Segment Start: Task inputs

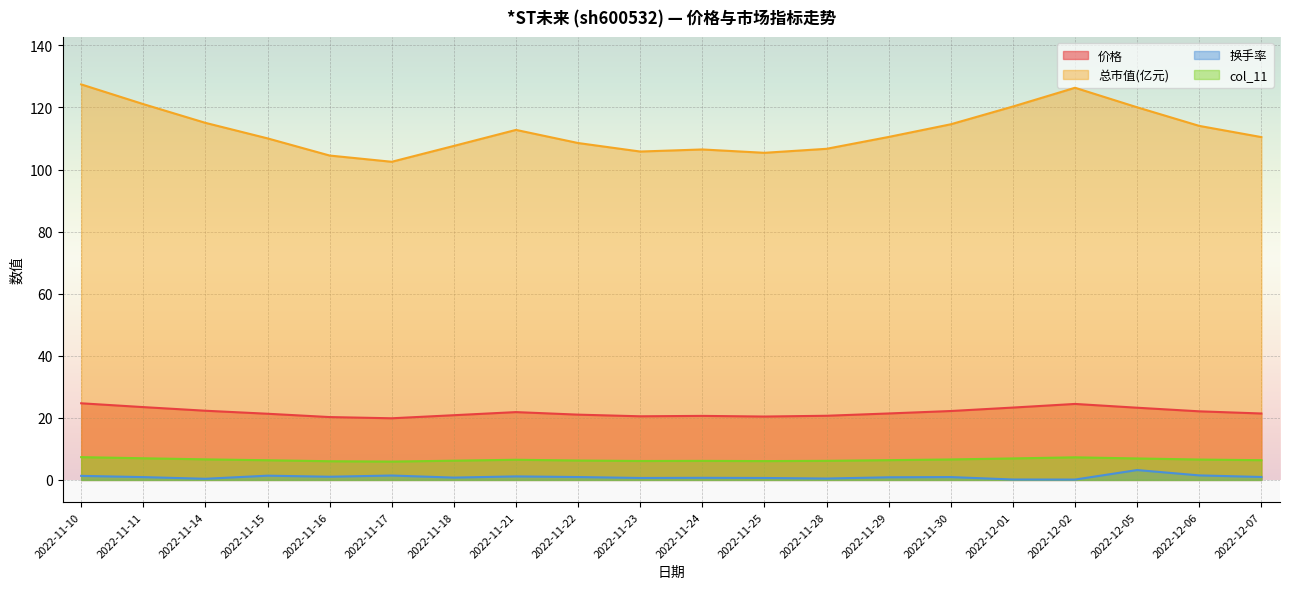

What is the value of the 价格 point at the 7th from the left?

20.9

Segment End: Task inputs
Segment Start: Task inputs

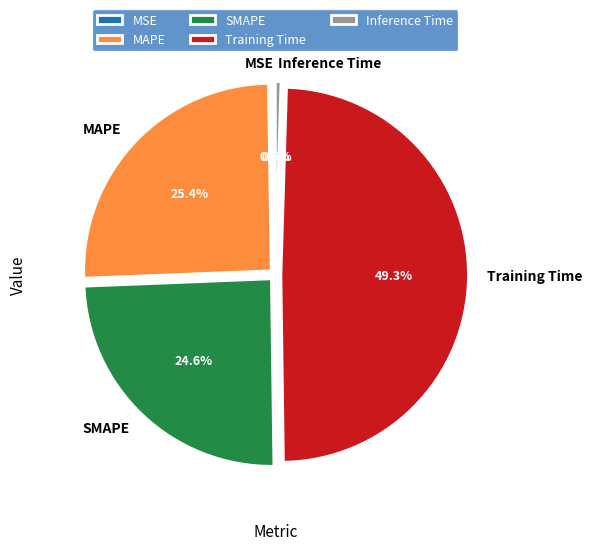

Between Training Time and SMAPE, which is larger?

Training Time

Segment End: Task inputs
Segment Start: Task inputs

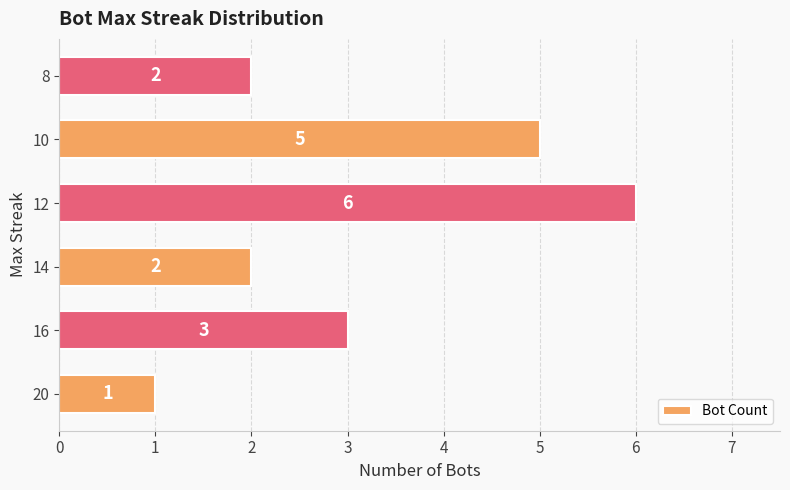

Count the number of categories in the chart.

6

Segment End: Task inputs

## Work instructions
Please pull out each line of the rows above that contains the string "Training", with case counting.

## Result of this exercise
Between Training Time and SMAPE, which is larger?
Training Time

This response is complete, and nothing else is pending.